- [EXERCISE TEXT]:
---------------

Any PHP file in the uploads/ directory is suspicious. WordPress uploads go into wp-content/uploads/ organized by year and month. Legitimate uploads are images, PDFs, and other media files. A .php file in an uploads directory is almost certainly a webshell placed there through a file upload vulnerability -- exactly what we covered in episode 20.

Building a WordPress Security Auditor

Let's put together a comprehensive audit tool that combines the enumeration techniques we've covered:

#!/usr/bin/env python3
"""
wp_auditor.py -- WordPress security audit tool.
Combines version detection, user enumeration, plugin discovery,
XML-RPC testing, and security header checks.
"""
import requests
import re
import sys
import json

def detect_version(base_url):
    """Detect WordPress version from multiple sources."""
    versions = []

    # Meta generator tag
    try:
        resp = requests.get(base_url, timeout=10)
        match = re.search(r'content="WordPress\s+([\d.]+)"', resp.text)
        if match:
            versions.append(('meta_generator', match.group(1)))
    except:
        pass

    # RSS feed generator
    try:
        resp = requests.get(f"{base_url}/feed/", timeout=10)
        match = re.search(r'wordpress\.org/\?v=([\d.]+)', resp.text)
        if match:
            versions.append(('rss_feed', match.group(1)))
    except:
        pass

    # readme.html (often left on server)
    try:
        resp = requests.get(f"{base_url}/readme.html", timeout=10)
        if resp.status_code == 200:
            match = re.search(r'Version\s+([\d.]+)', resp.text)
            if match:
                versions.append(('readme_html', match.group(1)))
    except:
        pass

    return versions

def enumerate_users(base_url):
    """Enumerate WordPress users via REST API and author archives."""
    users = []

    # REST API (WordPress 4.7+)
    try:
        resp = requests.get(f"{base_url}/wp-json/wp/v2/users",
            timeout=10, headers={"User-Agent": "Mozilla/5.0"})
        if resp.status_code == 200:
            for user in resp.json():
                users.append({
                    'id': user.get('id'),
                    'name': user.get('name'),
                    'slug': user.get('slug'),
                    'source': 'rest_api'
                })
    except:
        pass

    # Author archive enumeration (fallback)
    if not users:
        for uid in range(1, 21):
            try:
                resp = requests.get(f"{base_url}/?author={uid}",
                    allow_redirects=False, timeout=5)
                if resp.status_code in [301, 302]:
                    location = resp.headers.get('Location', '')

---------------

- [SOURCE DATA]:
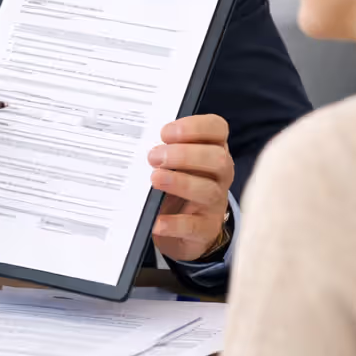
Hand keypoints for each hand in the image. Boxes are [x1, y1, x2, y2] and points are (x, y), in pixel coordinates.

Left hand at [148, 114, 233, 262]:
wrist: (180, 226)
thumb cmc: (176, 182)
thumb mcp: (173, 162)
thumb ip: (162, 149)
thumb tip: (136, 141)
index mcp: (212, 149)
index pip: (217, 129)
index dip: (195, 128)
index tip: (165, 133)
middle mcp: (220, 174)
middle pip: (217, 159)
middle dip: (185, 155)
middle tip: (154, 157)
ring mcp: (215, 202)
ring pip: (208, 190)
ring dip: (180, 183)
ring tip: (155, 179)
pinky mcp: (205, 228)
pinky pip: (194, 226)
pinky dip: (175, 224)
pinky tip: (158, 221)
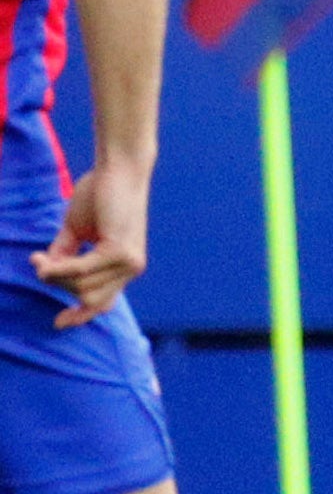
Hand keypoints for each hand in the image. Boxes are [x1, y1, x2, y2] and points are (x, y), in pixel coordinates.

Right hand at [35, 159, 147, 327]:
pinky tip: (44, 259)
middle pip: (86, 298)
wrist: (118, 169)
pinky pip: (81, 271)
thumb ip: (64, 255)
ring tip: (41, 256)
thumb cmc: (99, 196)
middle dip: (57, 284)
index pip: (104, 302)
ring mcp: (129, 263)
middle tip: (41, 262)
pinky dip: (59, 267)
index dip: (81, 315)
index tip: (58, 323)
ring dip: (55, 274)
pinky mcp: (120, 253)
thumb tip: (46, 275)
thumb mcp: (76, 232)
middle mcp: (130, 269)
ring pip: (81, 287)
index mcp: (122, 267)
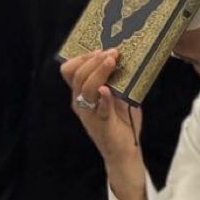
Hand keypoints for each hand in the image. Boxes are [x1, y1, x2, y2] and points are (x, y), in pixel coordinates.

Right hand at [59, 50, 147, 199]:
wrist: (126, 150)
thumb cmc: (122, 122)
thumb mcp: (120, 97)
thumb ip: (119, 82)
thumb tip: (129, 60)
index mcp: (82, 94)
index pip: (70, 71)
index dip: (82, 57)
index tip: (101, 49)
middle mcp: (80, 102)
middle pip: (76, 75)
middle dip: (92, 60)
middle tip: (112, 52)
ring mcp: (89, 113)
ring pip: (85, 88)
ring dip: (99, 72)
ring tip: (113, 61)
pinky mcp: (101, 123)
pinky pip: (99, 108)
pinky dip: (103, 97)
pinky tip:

---------------

- [EXPLORE THE MATERIAL]:
1. In the WordPress security text, what is a .php file in an uploads directory almost certainly?
2. Carry on the WordPress security text from its last line.
The rows were taken from a different source.

- [ANSWERS BY TASK]:
1. A webshell placed there through a file upload vulnerability.

2.
                    match = re.search(r'/author/([^/]+)', location)
                    if match:
                        users.append({
                            'id': uid,
                            'slug': match.group(1),
                            'source': 'author_archive'
                        })
            except:
                pass

    return users

def check_xmlrpc(base_url):
    """Test if XML-RPC is enabled and supports multicall."""
    findings = []

    try:
        # Check if xmlrpc.php responds
        resp = requests.post(f"{base_url}/xmlrpc.php",
            data='<?xml version="1.0"?><methodCall>'
                 '<methodName>system.listMethods</methodName></methodCall>',
            headers={"Content-Type": "text/xml"}, timeout=10)

        if resp.status_code == 200 and 'methodResponse' in resp.text:
            findings.append("[!] XML-RPC ENABLED")

            if 'system.multicall' in resp.text:
                findings.append("[!] system.multicall available -- "
                    "brute force amplification possible")

            if 'pingback.ping' in resp.text:
                findings.append("[!] pingback.ping available -- "
                    "DDoS amplification + SSRF possible")
        else:
            findings.append("[+] XML-RPC appears disabled or blocked")
    except:
        findings.append("[?] Could not reach xmlrpc.php")

    return findings

def detect_plugins(base_url, plugin_list=None):
    """Detect installed plugins by probing readme.txt files."""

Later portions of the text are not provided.